The benchmark palm oil contract for July delivery on the Bursa Malaysia Derivatives Exchange gained 21 ringgit, or 0.33%, to 6,421 ringgit ($1,465.31) a tonne, after falling for two sessions.

Palm prices plunged 10% last week on the possibility of top producer Indonesia lifting its ban on exports, although it is still unclear how long the policy that has hit global edible oil supply would remain in place.

“A prolonged ban on Indonesia palm oil could lead to demand destruction caused by higher palm oil prices, as well as insufficient supply of palm oil in the global market,” Ivy Ng, regional head of plantations research at CGS-CIMB Research, said in a note.

Malaysia’s palm oil inventories at the end of April likely rose for the first time in six months to 1.55 million tonnes as production and imports climbed, a Reuters survey showed on Friday.

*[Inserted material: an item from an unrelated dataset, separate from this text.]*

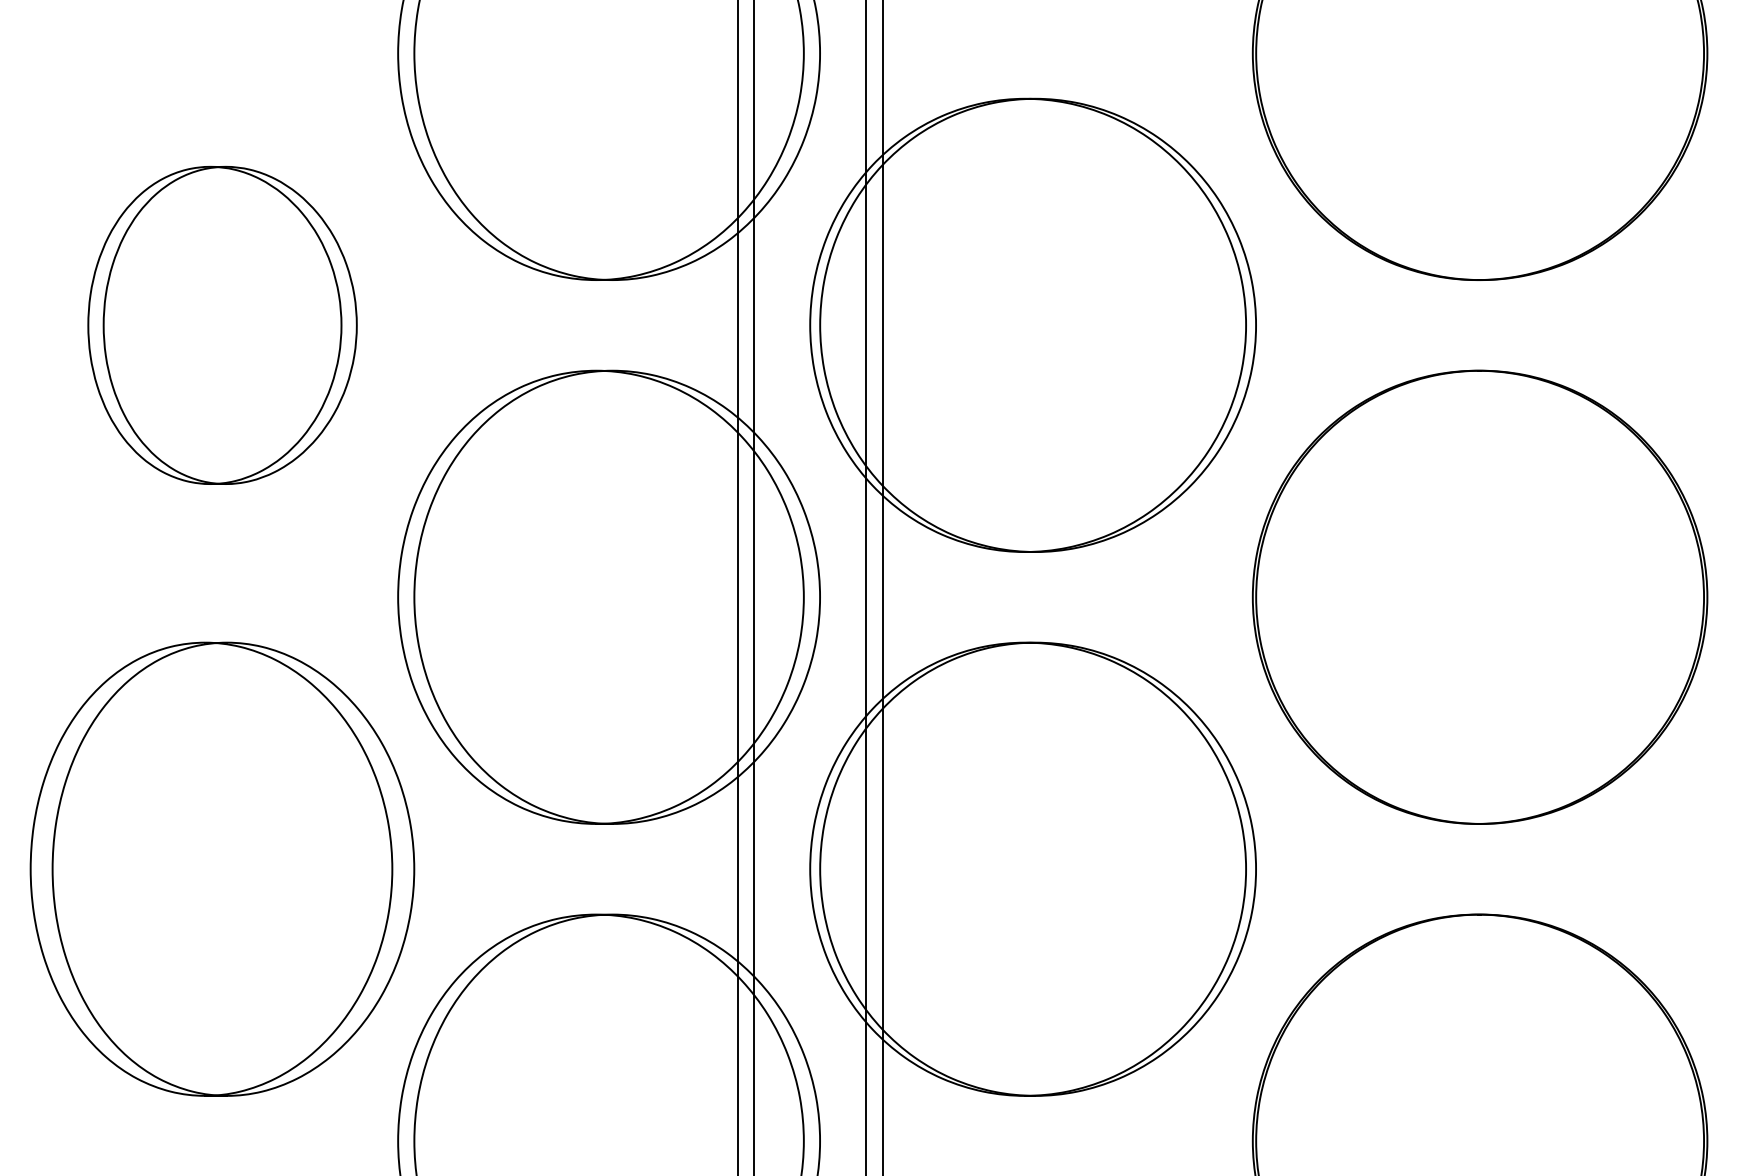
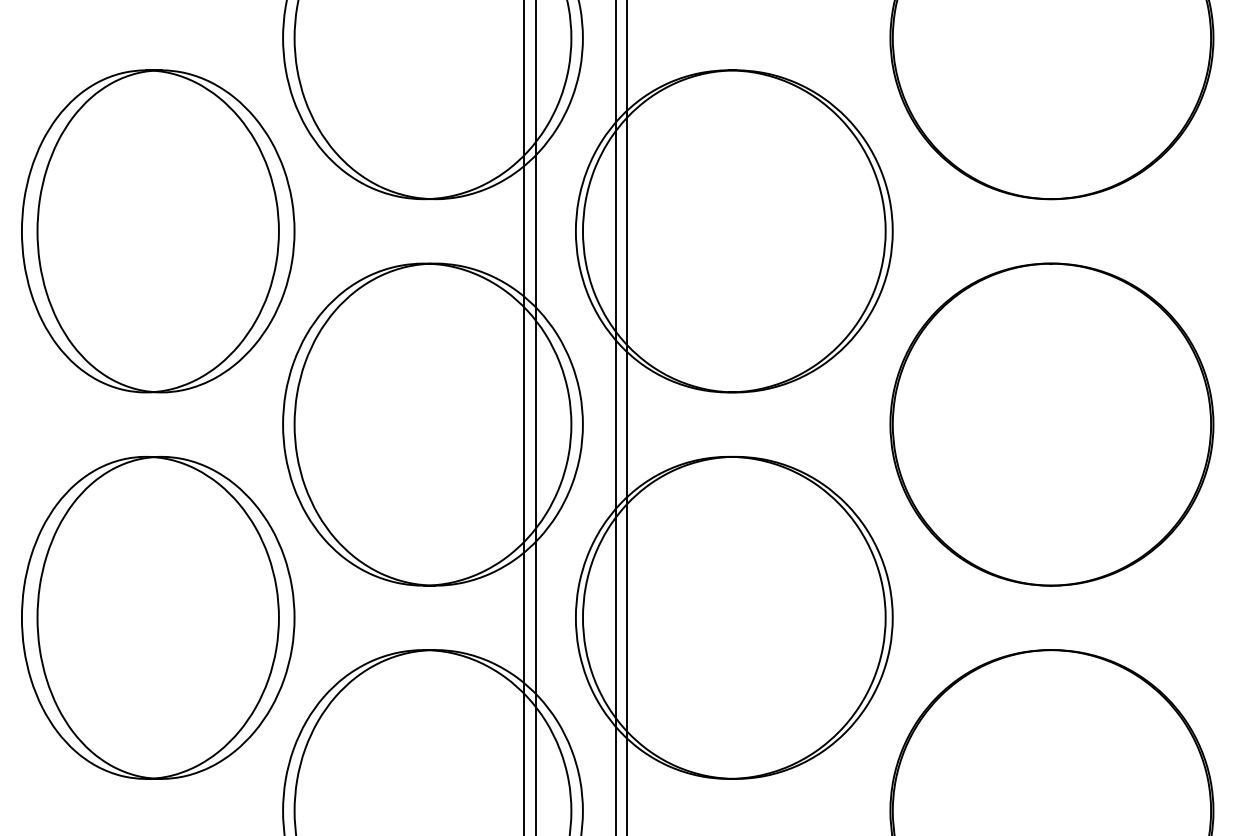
part: (222, 325) -> (158, 231), size x1.43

The Malaysian Palm Oil Board and cargo surveyors are scheduled to release their supply and demand data on Tuesday.

Dalian’s most-active soyoil contract fell 0.9%, while its palm oil contract eased 1.7%. Soyoil prices on the Chicago Board of Trade were down 0.3%.

Palm oil is affected by price movements in related oils as they compete for a share in the global vegetable oils market.

Oil prices slipped, along with stock markets in Asia, due to weak China data and fears of a global recession dampening oil demand.

Weaker crude makes palm a less attractive option for biodiesel feedstock.